Cory: Yeah, I brought it here, but the first place I used it after Nashville was in Oklahoma. We had 10 flowering rooms and that was where I had the ability to utilize the platform in its infancy and run it there. Then when I came to Harbor House, it was one of the first things that I put on my wishlist so we could really just get an optic into what's happening at a granular level from points that are very important to the plant's success, as well as the company's success.
AROYA: How’s AROYA working for Harbor House so far?

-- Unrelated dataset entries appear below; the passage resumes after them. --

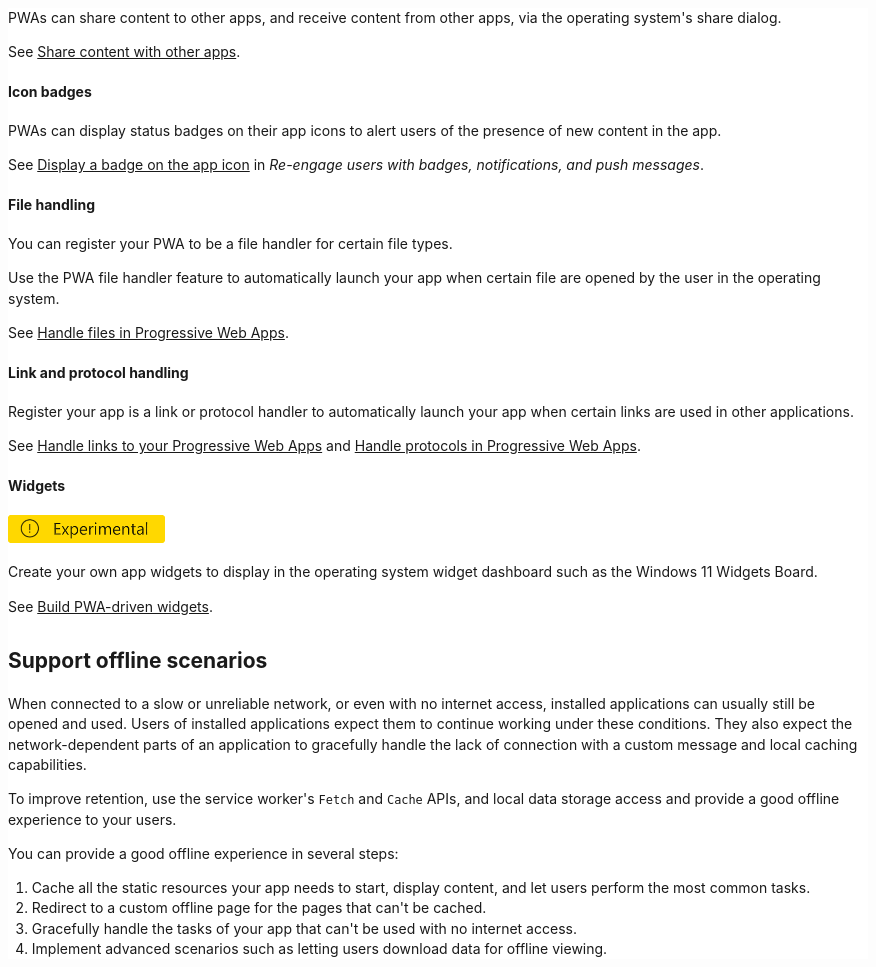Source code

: PWAs can share content to other apps, and receive content from other apps, via the operating system's share dialog.

See [Share content with other apps](./share.md).

#### Icon badges

PWAs can display status badges on their app icons to alert users of the presence of new content in the app.

See [Display a badge on the app icon](./notifications-badges.md#display-a-badge-on-the-app-icon) in _Re-engage users with badges, notifications, and push messages_.

#### File handling

You can register your PWA to be a file handler for certain file types.

Use the PWA file handler feature to automatically launch your app when certain file are opened by the user in the operating system.

See [Handle files in Progressive Web Apps](./handle-files.md).

#### Link and protocol handling

Register your app is a link or protocol handler to automatically launch your app when certain links are used in other applications.

See [Handle links to your Progressive Web Apps](./handle-urls.md) and [Handle protocols in Progressive Web Apps](./handle-protocols.md).

#### Widgets

![Experimental feature](./best-practices-images/experimental-tag.png)

Create your own app widgets to display in the operating system widget dashboard such as the Windows 11 Widgets Board.

See [Build PWA-driven widgets](./widgets.md).



## Support offline scenarios

When connected to a slow or unreliable network, or even with no internet access, installed applications can usually still be opened and used. Users of installed applications expect them to continue working under these conditions. They also expect the network-dependent parts of an application to gracefully handle the lack of connection with a custom message and local caching capabilities.

To improve retention, use the service worker's `Fetch` and `Cache` APIs, and local data storage access and provide a good offline experience to your users.

You can provide a good offline experience in several steps:

1. Cache all the static resources your app needs to start, display content, and let users perform the most common tasks.
1. Redirect to a custom offline page for the pages that can't be cached.
1. Gracefully handle the tasks of your app that can't be used with no internet access.
1. Implement advanced scenarios such as letting users download data for offline viewing.
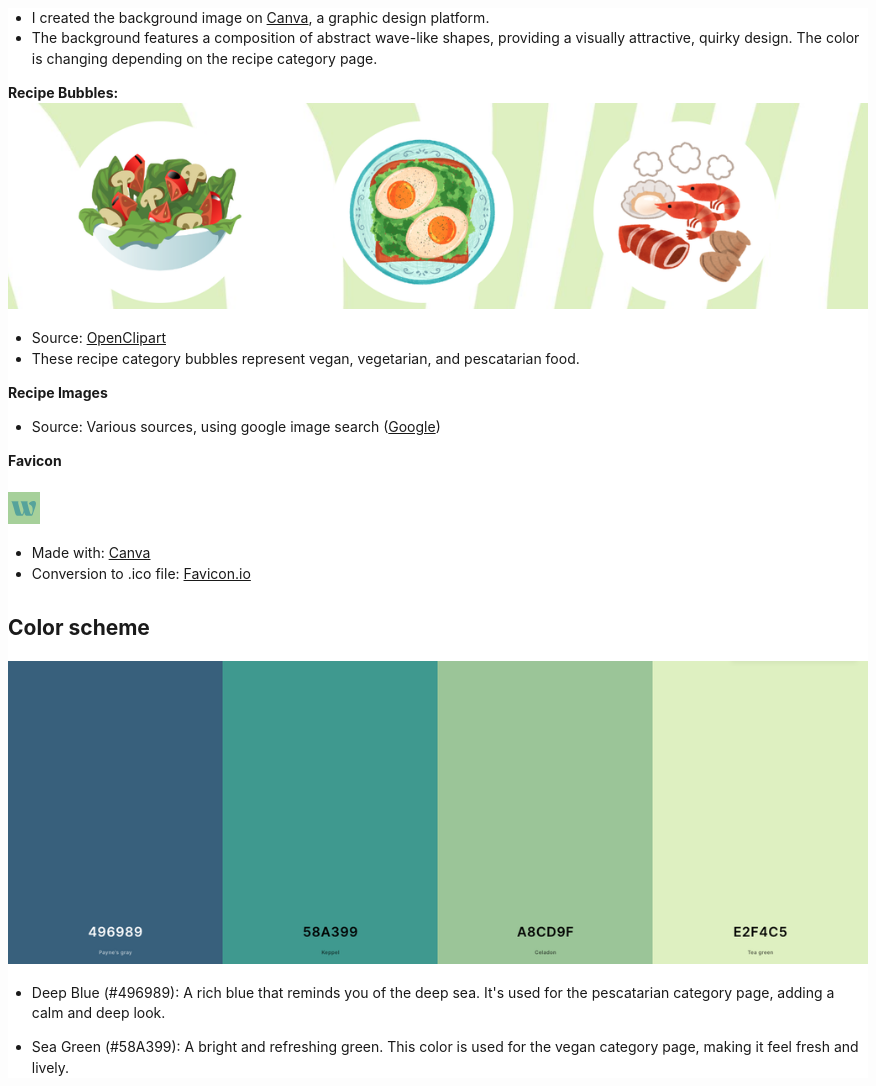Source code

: * I created the background image on [Canva](https://canva.com), a graphic design platform.
* The background features a composition of abstract wave-like shapes, providing a visually attractive, quirky design. The color is changing depending on the recipe category page.

**Recipe Bubbles:** <br>
![image](/waveandleaf/static/readme/recipe-bubbles.png)
* Source: [OpenClipart](https://openclipart.org/)
* These recipe category bubbles represent vegan, vegetarian, and pescatarian food.
  
**Recipe Images**
* Source: Various sources, using google image search ([Google](https://google.com/))

**Favicon** <br> <br>
![image](/waveandleaf/static/images/favicon-32x32.png)
* Made with: [Canva](https://www.canva.com/)
* Conversion to .ico file: [Favicon.io](https://favicon.io/)


## Color scheme
![image](/waveandleaf/static/readme/color-scheme.png)
* Deep Blue (#496989): A rich blue that reminds you of the deep sea. It's used for the pescatarian category page, adding a calm and deep look.

* Sea Green (#58A399): A bright and refreshing green. This color is used for the vegan category page, making it feel fresh and lively.
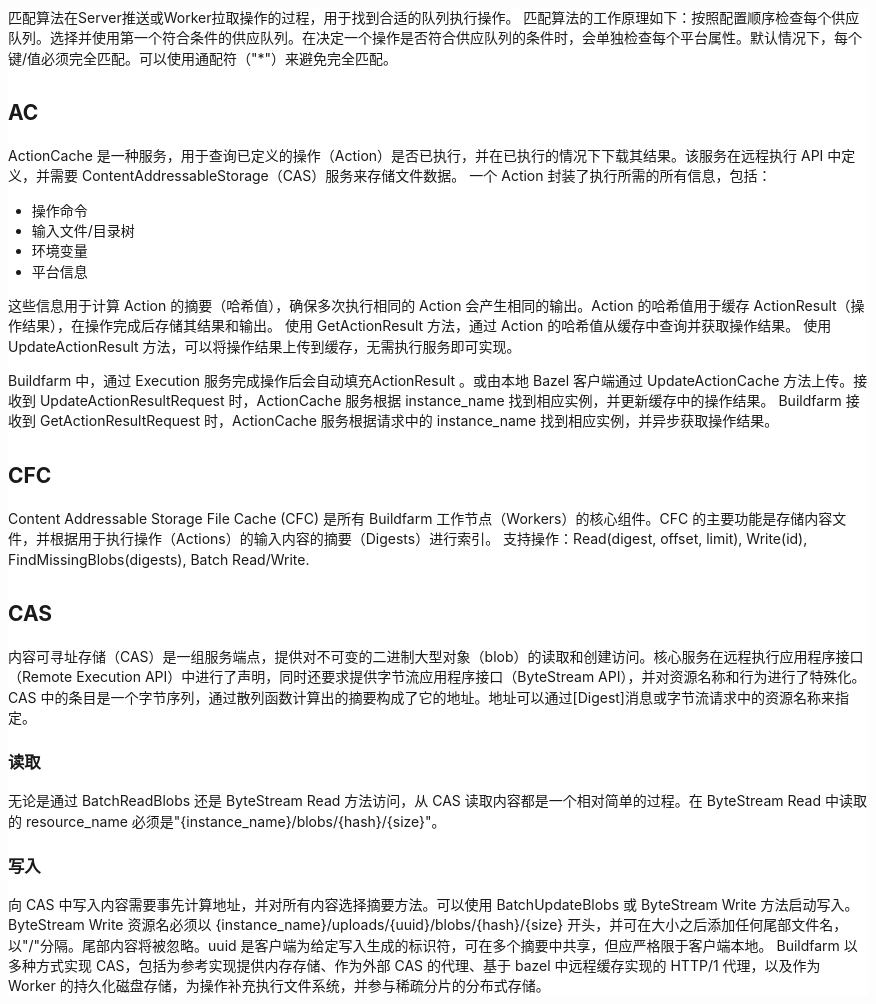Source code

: 匹配算法在Server推送或Worker拉取操作的过程，用于找到合适的队列执行操作。
匹配算法的工作原理如下：按照配置顺序检查每个供应队列。选择并使用第一个符合条件的供应队列。在决定一个操作是否符合供应队列的条件时，会单独检查每个平台属性。默认情况下，每个键/值必须完全匹配。可以使用通配符（"*"）来避免完全匹配。

## AC
ActionCache 是一种服务，用于查询已定义的操作（Action）是否已执行，并在已执行的情况下下载其结果。该服务在远程执行 API 中定义，并需要 ContentAddressableStorage（CAS）服务来存储文件数据。
一个 Action 封装了执行所需的所有信息，包括：

- 操作命令
- 输入文件/目录树
- 环境变量
- 平台信息

这些信息用于计算 Action 的摘要（哈希值），确保多次执行相同的 Action 会产生相同的输出。Action 的哈希值用于缓存 ActionResult（操作结果），在操作完成后存储其结果和输出。
使用 GetActionResult 方法，通过 Action 的哈希值从缓存中查询并获取操作结果。
使用 UpdateActionResult 方法，可以将操作结果上传到缓存，无需执行服务即可实现。

Buildfarm 中，通过 Execution 服务完成操作后会自动填充ActionResult 。或由本地 Bazel 客户端通过 UpdateActionCache 方法上传。接收到 UpdateActionResultRequest 时，ActionCache 服务根据 instance_name 找到相应实例，并更新缓存中的操作结果。
Buildfarm 接收到 GetActionResultRequest 时，ActionCache 服务根据请求中的 instance_name 找到相应实例，并异步获取操作结果。
## CFC
Content Addressable Storage File Cache (CFC) 是所有 Buildfarm 工作节点（Workers）的核心组件。CFC 的主要功能是存储内容文件，并根据用于执行操作（Actions）的输入内容的摘要（Digests）进行索引。
支持操作：Read(digest, offset, limit), Write(id), FindMissingBlobs(digests), Batch Read/Write.
## CAS
内容可寻址存储（CAS）是一组服务端点，提供对不可变的二进制大型对象（blob）的读取和创建访问。核心服务在远程执行应用程序接口（Remote Execution API）中进行了声明，同时还要求提供字节流应用程序接口（ByteStream API），并对资源名称和行为进行了特殊化。
CAS 中的条目是一个字节序列，通过散列函数计算出的摘要构成了它的地址。地址可以通过[Digest]消息或字节流请求中的资源名称来指定。
### 读取
无论是通过 BatchReadBlobs 还是 ByteStream Read 方法访问，从 CAS 读取内容都是一个相对简单的过程。在 ByteStream Read 中读取的 resource_name 必须是"{instance_name}/blobs/{hash}/{size}"。
### 写入
向 CAS 中写入内容需要事先计算地址，并对所有内容选择摘要方法。可以使用 BatchUpdateBlobs 或 ByteStream Write 方法启动写入。ByteStream Write 资源名必须以 {instance_name}/uploads/{uuid}/blobs/{hash}/{size} 开头，并可在大小之后添加任何尾部文件名，以"/"分隔。尾部内容将被忽略。uuid 是客户端为给定写入生成的标识符，可在多个摘要中共享，但应严格限于客户端本地。
Buildfarm 以多种方式实现 CAS，包括为参考实现提供内存存储、作为外部 CAS 的代理、基于 bazel 中远程缓存实现的 HTTP/1 代理，以及作为 Worker 的持久化磁盘存储，为操作补充执行文件系统，并参与稀疏分片的分布式存储。

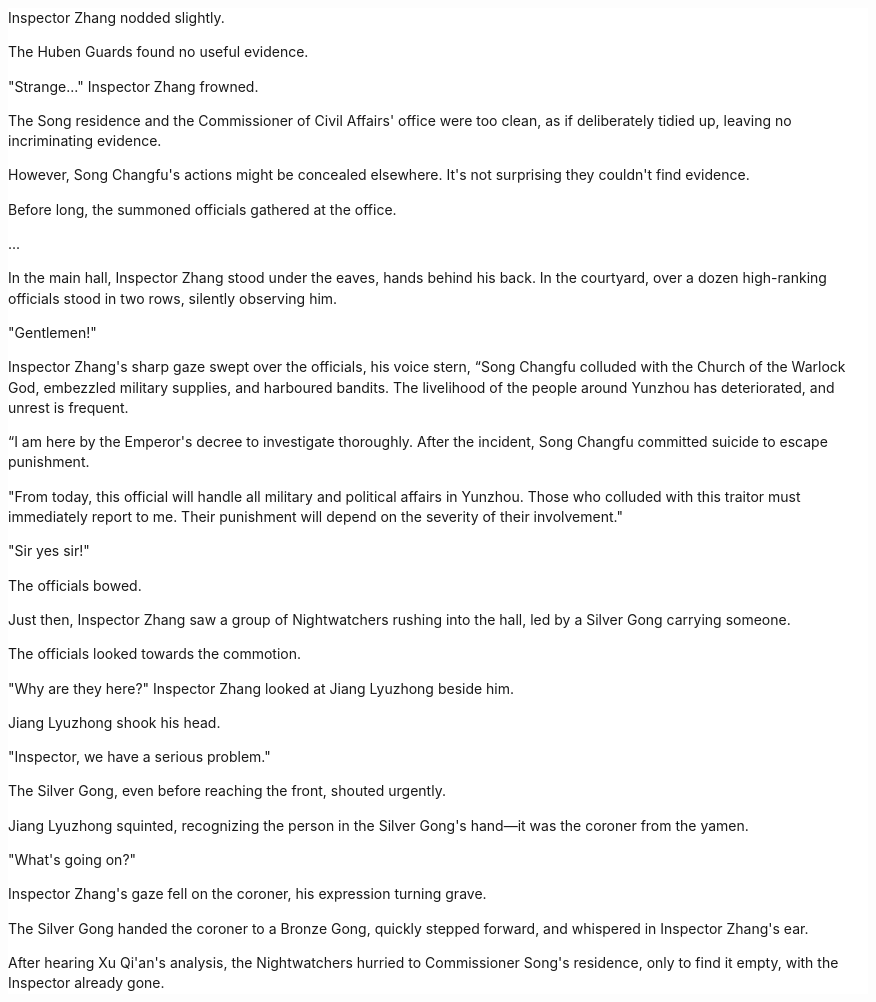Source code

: Inspector Zhang nodded slightly.

The Huben Guards found no useful evidence.

"Strange..." Inspector Zhang frowned.

The Song residence and the Commissioner of Civil Affairs' office were too clean, as if deliberately tidied up, leaving no incriminating evidence.

However, Song Changfu's actions might be concealed elsewhere. It's not surprising they couldn't find evidence.

Before long, the summoned officials gathered at the office.

...

In the main hall, Inspector Zhang stood under the eaves, hands behind his back. In the courtyard, over a dozen high-ranking officials stood in two rows, silently observing him.

"Gentlemen!"

Inspector Zhang's sharp gaze swept over the officials, his voice stern, “Song Changfu colluded with the Church of the Warlock God, embezzled military supplies, and harboured bandits. The livelihood of the people around Yunzhou has deteriorated, and unrest is frequent.

“I am here by the Emperor's decree to investigate thoroughly. After the incident, Song Changfu committed suicide to escape punishment.

"From today, this official will handle all military and political affairs in Yunzhou. Those who colluded with this traitor must immediately report to me. Their punishment will depend on the severity of their involvement."

"Sir yes sir!"

The officials bowed.

Just then, Inspector Zhang saw a group of Nightwatchers rushing into the hall, led by a Silver Gong carrying someone.

The officials looked towards the commotion.

"Why are they here?" Inspector Zhang looked at Jiang Lyuzhong beside him.

Jiang Lyuzhong shook his head.

"Inspector, we have a serious problem."

The Silver Gong, even before reaching the front, shouted urgently.

Jiang Lyuzhong squinted, recognizing the person in the Silver Gong's hand—it was the coroner from the yamen.

"What's going on?"

Inspector Zhang's gaze fell on the coroner, his expression turning grave.

The Silver Gong handed the coroner to a Bronze Gong, quickly stepped forward, and whispered in Inspector Zhang's ear.

After hearing Xu Qi'an's analysis, the Nightwatchers hurried to Commissioner Song's residence, only to find it empty, with the Inspector already gone.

Cory: It's working great. It being such a new platform, there's a lot of teaching that is involved, and obviously AROYA is great with that in regard to having consultants that you can set up meetings with. If I have any new onboarding or anybody that needs a refresher, we’ll set a call up or I'll teach them what the capabilities are and how to track and log events. One of the biggest benefits is being able to log processes to try to replicate the growth cycles to be able to consistently produce the same quality product for the sake of the consumer. At the end of the day, they want to be able to come back and buy Motor Breath and have it be pretty much what they had the batch prior – that's where the data and the feedback through AROYA helps you get to that level. To have the same exact proper batch time and time again – for me as a grower that's an end goal.
AROYA: What kind of results are you seeing with AROYA, and how do they translate into your bottom line?
Cory: On the irrigation side, we can dial in the irrigation strategies to make sure we're not overusing or underusing water. On the production side of things, we use it to track events and build event calendars to be able to make high-level decisions for the production. Even on the backend for processing: if it takes twice as long to prune a genetic because of its growth structure, how it branches, or how leafy it gets, maybe that's not one we keep around unless the demand is such that people want it. Or if I love it enough, I’ll put in that extra work to keep it around. [AROYA] really helps mitigate big mistakes or system failures through the alarm settings and threshold settings. There's a lot of instances where, in regard to the bottom line, without AROYA we'd have much more catastrophic failures. We also try to run very lean, we're just under 400 lights and we have just seven cultivators – six plus me. And so we're able to do a lot with a little, because we're leaning on these sensors and automation to give us the feedback we need to help mitigate mistakes. But in the past, if you had lights fail or irrigation fail or mechanical failure, you wouldn't know until you showed up that next day A lot of damage can be done in a day and it takes days for the plant to recover. So in regard to bottom line [AROYA is] extremely valuable in my experience, it helps keep things on production. If you're not hitting your marks, if you're not hitting the goals of the production, it can be pretty catastrophic for any business. That's a big, important part of why AROYA is worth it. It's a feedback loop that keeps the wheels on the bus.
AROYA: Fantastic! What can we look forward to seeing from Harbor House in the near future?
Cory: A lot of new varieties from our first in-house breeding project: Albariño crossed with the Super Boof, Albariño and Motor Breath, Albariño into Gary Payton, Albariño into DayGlo, Albariño into Pure Michigan. So we'll be rolling out a lot of these new varieties over the next year. Focusing a lot on solventless products. My passion is good flower, melt, and quality rosin. A lot of what we're focusing on is bringing new varieties that are unique to us, bred in-house, and really focused on the quality.
I love Jason, he's been awesome. Even Josh or Ramsey, I know they're not totally a part of it, but they've helped me a lot. Being able to have a small network of growers that I trust that come from experience has helped me grow. Jason's a glorified therapist for a lot of cultivators. He's been there for me in times when I really need it, and I appreciate that. He's just a great dude.
The important part for me in cannabis is community and passion. Without passion, you're just selling a product that you don't really care about. Good weed will never go out of style.
AROYA: We couldn’t have said it better ourselves.